Once the testing environment is up, DISA hopes to move onto full, self-service, production software deployment functionality by the summer of 2010, depending on the evolution of partnerships DISA has under way with agencies and vendors to make that happen. Forge.mil may also find a home as enabler of other private cloud efforts under way by the Air Force, Navy, and Army.
RACE won't just be for Amazon-style software development and deployment. It's already running instances of RightNow's CRM software, and DISA has noted the possibility of its use to deliver virtual desktops.
Harry Sienkiewicz, RACE's program director, sees his team as a hosting company and service provider inside the Department of Defense, as DISA itself is in some ways as well. "We would really like to have abilities much like a Rackspace or a 1&1 to allow users to provision an environment when, where and how they need it," he said in an interview. "We want to be like the ISP or hosting company behind the scenes."
Already, RACE allows self-service provisioning of approved Windows Server and Red Hat Enterprise Linux applications, like Exchange servers or Apache Web servers. Though applications won't come online immediately for now, anyone with a Common Access Card (a form of military identification and authentication) can request computing resources and can pay online if they have a government-issued credit card. "You just enter the portal, say you want this type of environment, this type of server, this type of security," Sienkiewicz said.
However, paying for rented space on RACE isn't as granular as doing so on Amazon Web Services, and the private cloud isn't yet multitenant, though it is possible DISA will eventually move in that direction if the technology gets better. Instead of paying for traffic, storage and CPU usage separately, RACE developers pay $500 per month for a virtual machine that includes 1 GB of memory and comes with 50 GB of storage. More storage per image will be available by May or June, and DISA is looking at ways to make costs look more like they do on Amazon and elsewhere online.
Provisioning isn't immediate, either. RACE allows for 24-hour provisioning of computing resources in some cases, but typical requests for entirely new software take 14 to 30 days to stand up. Eventually, as systems come on to certify applications automatically, that time lag could decrease greatly. "Certification and accreditation is the longest pole in the tent right now," Sienkiewicz said.

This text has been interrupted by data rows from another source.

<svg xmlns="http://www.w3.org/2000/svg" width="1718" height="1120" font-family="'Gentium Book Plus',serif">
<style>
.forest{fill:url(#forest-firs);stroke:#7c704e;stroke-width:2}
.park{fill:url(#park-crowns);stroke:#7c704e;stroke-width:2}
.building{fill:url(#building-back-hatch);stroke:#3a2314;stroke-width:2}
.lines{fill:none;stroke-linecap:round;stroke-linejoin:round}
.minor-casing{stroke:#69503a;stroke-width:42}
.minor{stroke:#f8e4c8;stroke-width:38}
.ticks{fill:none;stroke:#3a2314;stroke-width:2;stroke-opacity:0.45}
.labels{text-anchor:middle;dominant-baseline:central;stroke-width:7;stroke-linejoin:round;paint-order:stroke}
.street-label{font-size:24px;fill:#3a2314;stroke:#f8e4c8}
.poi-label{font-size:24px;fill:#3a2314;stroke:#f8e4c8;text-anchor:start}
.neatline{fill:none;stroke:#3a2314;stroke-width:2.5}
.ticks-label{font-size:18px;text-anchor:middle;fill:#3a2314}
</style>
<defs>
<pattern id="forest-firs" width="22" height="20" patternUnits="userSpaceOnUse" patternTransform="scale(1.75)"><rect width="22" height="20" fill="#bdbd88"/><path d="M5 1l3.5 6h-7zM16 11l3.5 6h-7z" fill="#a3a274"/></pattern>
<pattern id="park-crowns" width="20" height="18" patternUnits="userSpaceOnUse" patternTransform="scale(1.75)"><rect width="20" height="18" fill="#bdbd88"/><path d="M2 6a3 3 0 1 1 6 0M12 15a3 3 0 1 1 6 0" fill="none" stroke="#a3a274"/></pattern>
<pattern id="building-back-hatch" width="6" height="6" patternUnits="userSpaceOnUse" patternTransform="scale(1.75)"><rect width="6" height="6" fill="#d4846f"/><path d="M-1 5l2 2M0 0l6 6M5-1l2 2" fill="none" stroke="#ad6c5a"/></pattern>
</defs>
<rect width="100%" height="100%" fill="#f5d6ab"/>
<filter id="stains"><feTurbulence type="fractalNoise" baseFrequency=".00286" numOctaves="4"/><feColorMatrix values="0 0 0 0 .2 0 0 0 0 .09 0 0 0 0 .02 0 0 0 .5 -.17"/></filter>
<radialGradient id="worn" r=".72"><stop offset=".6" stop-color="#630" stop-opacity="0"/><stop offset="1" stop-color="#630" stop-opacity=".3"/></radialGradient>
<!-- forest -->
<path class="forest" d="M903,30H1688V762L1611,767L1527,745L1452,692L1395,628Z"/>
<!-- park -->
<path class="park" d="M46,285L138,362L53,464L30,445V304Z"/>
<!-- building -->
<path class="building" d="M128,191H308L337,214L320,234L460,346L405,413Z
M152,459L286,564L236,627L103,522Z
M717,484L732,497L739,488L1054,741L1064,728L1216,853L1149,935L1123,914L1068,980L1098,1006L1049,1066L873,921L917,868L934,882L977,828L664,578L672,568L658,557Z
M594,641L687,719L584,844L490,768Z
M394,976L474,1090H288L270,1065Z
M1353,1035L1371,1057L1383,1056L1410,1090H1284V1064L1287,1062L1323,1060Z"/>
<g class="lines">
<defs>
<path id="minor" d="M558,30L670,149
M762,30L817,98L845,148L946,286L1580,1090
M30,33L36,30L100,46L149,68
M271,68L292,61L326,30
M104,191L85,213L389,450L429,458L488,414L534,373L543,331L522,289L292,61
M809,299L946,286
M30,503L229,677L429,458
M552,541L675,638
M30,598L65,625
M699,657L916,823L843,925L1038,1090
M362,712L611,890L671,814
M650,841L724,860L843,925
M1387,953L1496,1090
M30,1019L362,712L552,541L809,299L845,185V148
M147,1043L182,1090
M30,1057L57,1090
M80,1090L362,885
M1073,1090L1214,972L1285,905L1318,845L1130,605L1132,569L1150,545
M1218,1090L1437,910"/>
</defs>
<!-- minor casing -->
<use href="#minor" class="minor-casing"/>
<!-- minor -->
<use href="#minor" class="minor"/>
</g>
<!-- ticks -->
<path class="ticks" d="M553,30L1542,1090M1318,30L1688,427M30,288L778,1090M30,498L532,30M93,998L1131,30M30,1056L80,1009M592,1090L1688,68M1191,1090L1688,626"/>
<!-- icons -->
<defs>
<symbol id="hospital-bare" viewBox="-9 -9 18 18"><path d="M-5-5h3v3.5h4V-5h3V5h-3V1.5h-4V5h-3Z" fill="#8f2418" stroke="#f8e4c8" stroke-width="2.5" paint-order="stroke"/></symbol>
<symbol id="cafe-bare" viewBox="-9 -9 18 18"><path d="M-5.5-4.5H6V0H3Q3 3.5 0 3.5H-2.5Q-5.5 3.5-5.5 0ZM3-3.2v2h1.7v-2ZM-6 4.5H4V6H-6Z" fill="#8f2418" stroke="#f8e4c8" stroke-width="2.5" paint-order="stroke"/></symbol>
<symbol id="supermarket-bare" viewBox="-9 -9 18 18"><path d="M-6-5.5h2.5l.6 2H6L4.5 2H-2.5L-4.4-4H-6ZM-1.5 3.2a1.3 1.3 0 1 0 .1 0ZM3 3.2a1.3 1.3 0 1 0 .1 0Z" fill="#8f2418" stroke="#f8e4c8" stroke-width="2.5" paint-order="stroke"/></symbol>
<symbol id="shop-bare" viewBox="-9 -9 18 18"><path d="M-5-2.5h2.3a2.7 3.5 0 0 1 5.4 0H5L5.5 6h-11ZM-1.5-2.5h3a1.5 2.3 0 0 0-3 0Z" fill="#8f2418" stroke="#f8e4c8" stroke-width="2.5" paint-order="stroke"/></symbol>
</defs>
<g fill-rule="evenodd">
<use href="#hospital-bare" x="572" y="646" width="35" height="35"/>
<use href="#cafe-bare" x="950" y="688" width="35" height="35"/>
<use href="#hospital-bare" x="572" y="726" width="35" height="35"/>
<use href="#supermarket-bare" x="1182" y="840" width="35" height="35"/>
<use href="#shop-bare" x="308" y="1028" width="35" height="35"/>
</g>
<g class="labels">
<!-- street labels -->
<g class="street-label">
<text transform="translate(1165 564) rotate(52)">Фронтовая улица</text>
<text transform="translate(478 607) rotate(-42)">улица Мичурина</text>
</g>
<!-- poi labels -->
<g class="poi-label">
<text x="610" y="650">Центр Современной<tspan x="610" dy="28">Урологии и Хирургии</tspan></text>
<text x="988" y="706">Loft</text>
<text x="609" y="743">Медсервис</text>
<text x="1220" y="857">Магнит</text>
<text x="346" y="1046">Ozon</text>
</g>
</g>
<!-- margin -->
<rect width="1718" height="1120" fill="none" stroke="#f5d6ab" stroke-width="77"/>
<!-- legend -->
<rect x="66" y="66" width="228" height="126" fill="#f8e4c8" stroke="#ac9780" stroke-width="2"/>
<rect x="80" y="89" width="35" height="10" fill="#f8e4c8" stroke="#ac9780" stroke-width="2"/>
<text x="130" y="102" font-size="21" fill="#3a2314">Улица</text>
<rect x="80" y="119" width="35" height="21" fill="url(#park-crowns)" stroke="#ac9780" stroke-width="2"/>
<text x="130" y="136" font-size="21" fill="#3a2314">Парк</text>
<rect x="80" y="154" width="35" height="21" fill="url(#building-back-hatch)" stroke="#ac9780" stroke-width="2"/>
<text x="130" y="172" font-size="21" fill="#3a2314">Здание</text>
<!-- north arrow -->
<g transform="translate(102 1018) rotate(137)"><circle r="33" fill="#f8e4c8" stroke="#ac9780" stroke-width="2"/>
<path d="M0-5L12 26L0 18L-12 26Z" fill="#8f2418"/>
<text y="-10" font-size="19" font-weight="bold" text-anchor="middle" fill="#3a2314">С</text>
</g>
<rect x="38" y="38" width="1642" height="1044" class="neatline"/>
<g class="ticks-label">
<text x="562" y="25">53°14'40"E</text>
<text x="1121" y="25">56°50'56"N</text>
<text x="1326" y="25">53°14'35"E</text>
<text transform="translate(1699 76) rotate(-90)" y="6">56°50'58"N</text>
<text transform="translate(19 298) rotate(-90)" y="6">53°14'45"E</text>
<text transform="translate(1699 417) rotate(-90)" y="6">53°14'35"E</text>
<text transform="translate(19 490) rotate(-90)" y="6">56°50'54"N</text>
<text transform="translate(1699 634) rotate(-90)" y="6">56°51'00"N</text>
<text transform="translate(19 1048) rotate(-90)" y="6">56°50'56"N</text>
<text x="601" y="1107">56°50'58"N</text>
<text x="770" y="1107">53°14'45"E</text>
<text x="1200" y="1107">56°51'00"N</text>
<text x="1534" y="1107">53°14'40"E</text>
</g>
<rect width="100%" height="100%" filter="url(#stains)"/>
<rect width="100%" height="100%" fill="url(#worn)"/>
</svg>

Right now, though DISA makes a "secure, compliant system image" available to users and gives them access to a patch repository, RACE requires users to manage their own security. As part of the next phase of build-out, DISA will offer a service that will validate security against a set of standard practices and do penetration testing. The system is built for stability: RACE's data center environment includes backup power, redundant cooling, secure facilities, multiple network paths, multiple load-balanced DMZs and redundant power at the blade, rack, and data center level.
RACE is being built with help from a number of vendors, key among them Hewlett-Packard (including ProLiant blades for the data center infrastructure and HP Service Manager and HP Operations Orchestration for management) and VMware. Others include IBM, Sun, Moab (which provides resource workflow and scheduling capabilities) and Vion (which provides storage services and capacity). Sienkiewicz is especially interested in some of the ideas VMware raises as part of its V-Cloud initiative, though he said that's not an endorsement or an acknowledgment that DISA will end up a V-Cloud customer.
DISA's program has attracted the interest of many of the top names in cloud computing. VMware CEO Paul Maritz was at DISA's offices talking about RACE earlier this month, and both Amazon CTO Werner Vogels and Salesforce.com CEO Marc Benioff were keynote speakers at DISA's partner conference this week.